PROMPT | Reproduce every one of the items below line for line, without changing a single character.

-- Start RECORDS FOR THE EXERCISE --

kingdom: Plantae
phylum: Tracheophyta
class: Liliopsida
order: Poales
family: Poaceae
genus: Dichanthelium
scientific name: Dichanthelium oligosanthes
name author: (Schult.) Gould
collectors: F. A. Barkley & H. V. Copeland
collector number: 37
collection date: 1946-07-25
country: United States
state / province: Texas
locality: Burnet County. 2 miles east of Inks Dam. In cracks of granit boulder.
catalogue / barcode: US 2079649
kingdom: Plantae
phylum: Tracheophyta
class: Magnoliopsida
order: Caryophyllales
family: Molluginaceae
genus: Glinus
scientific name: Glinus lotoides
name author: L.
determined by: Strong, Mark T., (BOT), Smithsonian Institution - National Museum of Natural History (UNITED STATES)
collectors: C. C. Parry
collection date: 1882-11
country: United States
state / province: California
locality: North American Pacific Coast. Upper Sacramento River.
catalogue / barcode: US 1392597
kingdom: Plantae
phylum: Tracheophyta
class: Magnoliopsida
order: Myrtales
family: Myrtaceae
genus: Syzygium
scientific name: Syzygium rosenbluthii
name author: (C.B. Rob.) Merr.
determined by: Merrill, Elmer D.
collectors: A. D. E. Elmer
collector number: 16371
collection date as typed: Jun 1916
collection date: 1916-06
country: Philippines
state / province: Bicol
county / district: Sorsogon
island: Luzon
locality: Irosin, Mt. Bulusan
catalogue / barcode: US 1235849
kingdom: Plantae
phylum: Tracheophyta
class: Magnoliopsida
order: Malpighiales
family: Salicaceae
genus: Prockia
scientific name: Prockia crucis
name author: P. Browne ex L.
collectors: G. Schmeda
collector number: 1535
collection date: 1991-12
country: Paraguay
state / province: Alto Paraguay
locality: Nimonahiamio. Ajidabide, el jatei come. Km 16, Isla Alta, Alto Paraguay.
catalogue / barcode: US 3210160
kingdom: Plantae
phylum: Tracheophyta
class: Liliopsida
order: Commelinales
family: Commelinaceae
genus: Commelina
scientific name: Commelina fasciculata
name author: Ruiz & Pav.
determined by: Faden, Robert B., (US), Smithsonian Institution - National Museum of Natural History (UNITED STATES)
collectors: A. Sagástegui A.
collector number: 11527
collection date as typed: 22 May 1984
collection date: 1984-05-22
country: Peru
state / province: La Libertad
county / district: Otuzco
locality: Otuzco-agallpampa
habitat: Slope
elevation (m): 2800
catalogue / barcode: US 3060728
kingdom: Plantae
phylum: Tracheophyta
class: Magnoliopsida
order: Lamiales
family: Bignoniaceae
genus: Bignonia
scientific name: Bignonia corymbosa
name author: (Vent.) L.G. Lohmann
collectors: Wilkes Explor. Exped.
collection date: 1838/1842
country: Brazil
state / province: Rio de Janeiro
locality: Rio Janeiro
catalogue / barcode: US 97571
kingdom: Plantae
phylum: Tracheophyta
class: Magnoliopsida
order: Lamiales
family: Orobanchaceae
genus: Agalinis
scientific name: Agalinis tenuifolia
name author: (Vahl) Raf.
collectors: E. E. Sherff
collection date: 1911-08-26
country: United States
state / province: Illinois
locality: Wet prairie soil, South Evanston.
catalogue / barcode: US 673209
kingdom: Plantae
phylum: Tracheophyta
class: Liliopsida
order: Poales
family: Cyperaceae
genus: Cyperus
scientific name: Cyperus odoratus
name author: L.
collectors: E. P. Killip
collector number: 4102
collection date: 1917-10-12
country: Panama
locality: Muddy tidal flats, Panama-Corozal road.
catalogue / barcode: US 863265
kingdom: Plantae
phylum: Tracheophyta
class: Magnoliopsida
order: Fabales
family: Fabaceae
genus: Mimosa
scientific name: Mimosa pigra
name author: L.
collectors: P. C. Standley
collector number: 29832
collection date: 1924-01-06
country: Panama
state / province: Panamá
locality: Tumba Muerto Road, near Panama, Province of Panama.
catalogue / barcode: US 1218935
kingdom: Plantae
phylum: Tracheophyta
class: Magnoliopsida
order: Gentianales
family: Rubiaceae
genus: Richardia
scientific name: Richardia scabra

-- End RECORDS FOR THE EXERCISE --

SOLUTION |
kingdom: Plantae
phylum: Tracheophyta
class: Liliopsida
order: Poales
family: Poaceae
genus: Dichanthelium
scientific name: Dichanthelium oligosanthes
name author: (Schult.) Gould
collectors: F. A. Barkley & H. V. Copeland
collector number: 37
collection date: 1946-07-25
country: United States
state / province: Texas
locality: Burnet County. 2 miles east of Inks Dam. In cracks of granit boulder.
catalogue / barcode: US 2079649
kingdom: Plantae
phylum: Tracheophyta
class: Magnoliopsida
order: Caryophyllales
family: Molluginaceae
genus: Glinus
scientific name: Glinus lotoides
name author: L.
determined by: Strong, Mark T., (BOT), Smithsonian Institution - National Museum of Natural History (UNITED STATES)
collectors: C. C. Parry
collection date: 1882-11
country: United States
state / province: California
locality: North American Pacific Coast. Upper Sacramento River.
catalogue / barcode: US 1392597
kingdom: Plantae
phylum: Tracheophyta
class: Magnoliopsida
order: Myrtales
family: Myrtaceae
genus: Syzygium
scientific name: Syzygium rosenbluthii
name author: (C.B. Rob.) Merr.
determined by: Merrill, Elmer D.
collectors: A. D. E. Elmer
collector number: 16371
collection date as typed: Jun 1916
collection date: 1916-06
country: Philippines
state / province: Bicol
county / district: Sorsogon
island: Luzon
locality: Irosin, Mt. Bulusan
catalogue / barcode: US 1235849
kingdom: Plantae
phylum: Tracheophyta
class: Magnoliopsida
order: Malpighiales
family: Salicaceae
genus: Prockia
scientific name: Prockia crucis
name author: P. Browne ex L.
collectors: G. Schmeda
collector number: 1535
collection date: 1991-12
country: Paraguay
state / province: Alto Paraguay
locality: Nimonahiamio. Ajidabide, el jatei come. Km 16, Isla Alta, Alto Paraguay.
catalogue / barcode: US 3210160
kingdom: Plantae
phylum: Tracheophyta
class: Liliopsida
order: Commelinales
family: Commelinaceae
genus: Commelina
scientific name: Commelina fasciculata
name author: Ruiz & Pav.
determined by: Faden, Robert B., (US), Smithsonian Institution - National Museum of Natural History (UNITED STATES)
collectors: A. Sagástegui A.
collector number: 11527
collection date as typed: 22 May 1984
collection date: 1984-05-22
country: Peru
state / province: La Libertad
county / district: Otuzco
locality: Otuzco-agallpampa
habitat: Slope
elevation (m): 2800
catalogue / barcode: US 3060728
kingdom: Plantae
phylum: Tracheophyta
class: Magnoliopsida
order: Lamiales
family: Bignoniaceae
genus: Bignonia
scientific name: Bignonia corymbosa
name author: (Vent.) L.G. Lohmann
collectors: Wilkes Explor. Exped.
collection date: 1838/1842
country: Brazil
state / province: Rio de Janeiro
locality: Rio Janeiro
catalogue / barcode: US 97571
kingdom: Plantae
phylum: Tracheophyta
class: Magnoliopsida
order: Lamiales
family: Orobanchaceae
genus: Agalinis
scientific name: Agalinis tenuifolia
name author: (Vahl) Raf.
collectors: E. E. Sherff
collection date: 1911-08-26
country: United States
state / province: Illinois
locality: Wet prairie soil, South Evanston.
catalogue / barcode: US 673209
kingdom: Plantae
phylum: Tracheophyta
class: Liliopsida
order: Poales
family: Cyperaceae
genus: Cyperus
scientific name: Cyperus odoratus
name author: L.
collectors: E. P. Killip
collector number: 4102
collection date: 1917-10-12
country: Panama
locality: Muddy tidal flats, Panama-Corozal road.
catalogue / barcode: US 863265
kingdom: Plantae
phylum: Tracheophyta
class: Magnoliopsida
order: Fabales
family: Fabaceae
genus: Mimosa
scientific name: Mimosa pigra
name author: L.
collectors: P. C. Standley
collector number: 29832
collection date: 1924-01-06
country: Panama
state / province: Panamá
locality: Tumba Muerto Road, near Panama, Province of Panama.
catalogue / barcode: US 1218935
kingdom: Plantae
phylum: Tracheophyta
class: Magnoliopsida
order: Gentianales
family: Rubiaceae
genus: Richardia
scientific name: Richardia scabra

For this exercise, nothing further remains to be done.